WHAT THE EXERCISE ASKS:
Copy word for word the part of the passage below on nuclear plant license renewals, starting with "On the contrary, nuclear" and going on through "important to safety.".

Nuclear Plant License Renewals

There are 104 commercial nuclear power plants licensed to operate in the United States. Many of these plants have been operating safely for over 40 years. Nuclear plants are initially licensed to operate for 40 years as long as they are safe. But operating experience has shown that theconservatisms incorporated into their designs combined with the various upgrades that have been implemented over the decades has lent operating reactors a particular ruggedness, which has prompted many plants to apply for 20 year license extensions.

The popularity of license renewal applications has prompted anti-nuclear politicians and activists to assert that the Nuclear Regulatory Commission simply “rubber stamps” these approvals. I recently read a letter from a member of the public that claimed existing nuclear plants are “being granted approval to continue operation with little or no upgrade to their infrastructure.” These assertions are simply false.

On the contrary, nuclear plant operators seeking license extensions are required to comply with the conditions and technical specification of the original license (unless they seek to amend their technical specifications as well); and to demonstrate they have designed a robust aging management program for the facility, which includes replacing aging equipment and implementing enhanced inservice inspection and maintenance programs for plant equipment important to safety.

DATA UNDER STUDY:
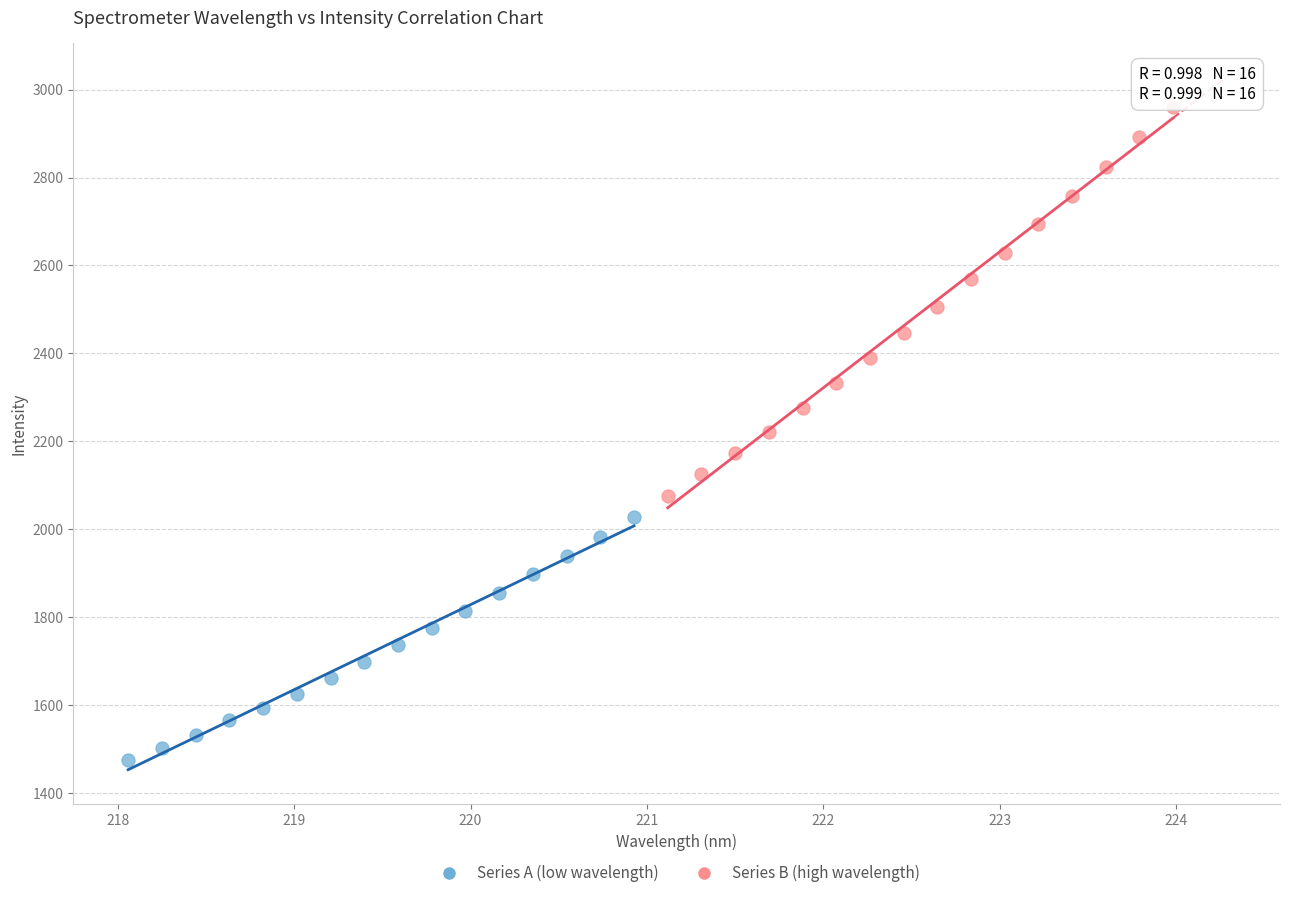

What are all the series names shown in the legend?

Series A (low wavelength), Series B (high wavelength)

---

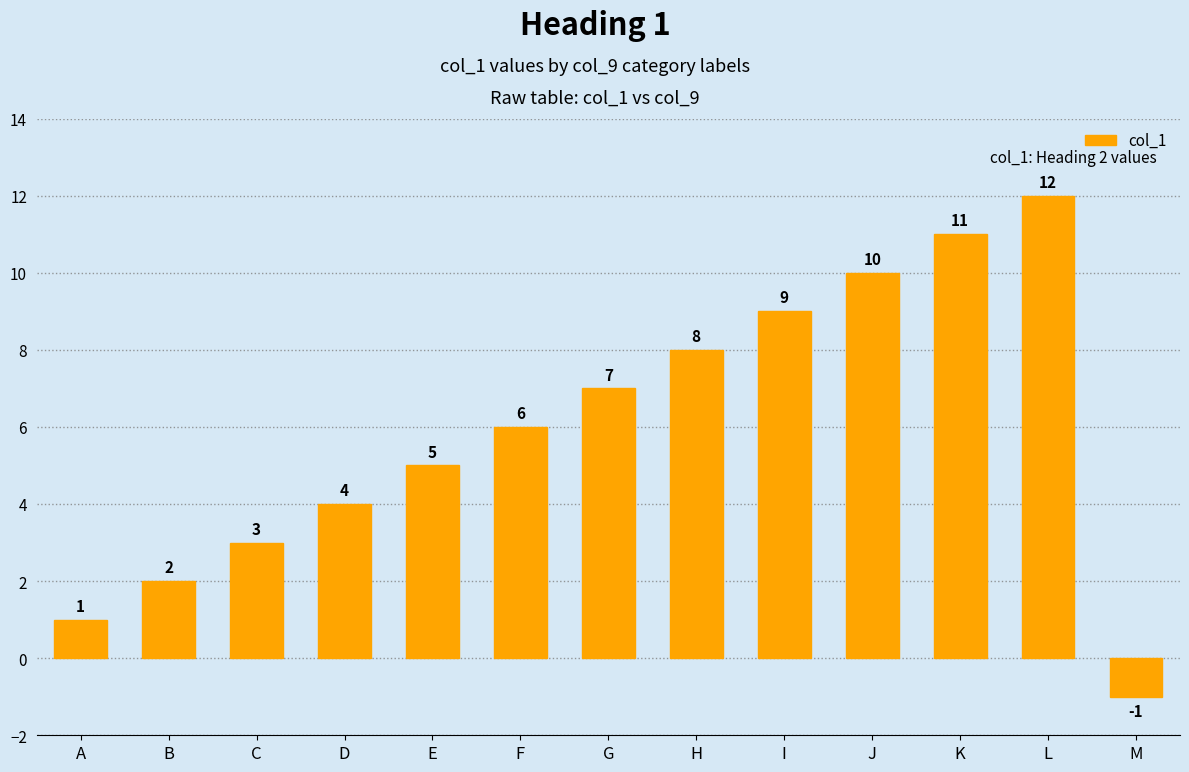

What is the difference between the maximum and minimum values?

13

OUTPUT OF THE TASK:
On the contrary, nuclear plant operators seeking license extensions are required to comply with the conditions and technical specification of the original license (unless they seek to amend their technical specifications as well); and to demonstrate they have designed a robust aging management program for the facility, which includes replacing aging equipment and implementing enhanced inservice inspection and maintenance programs for plant equipment important to safety.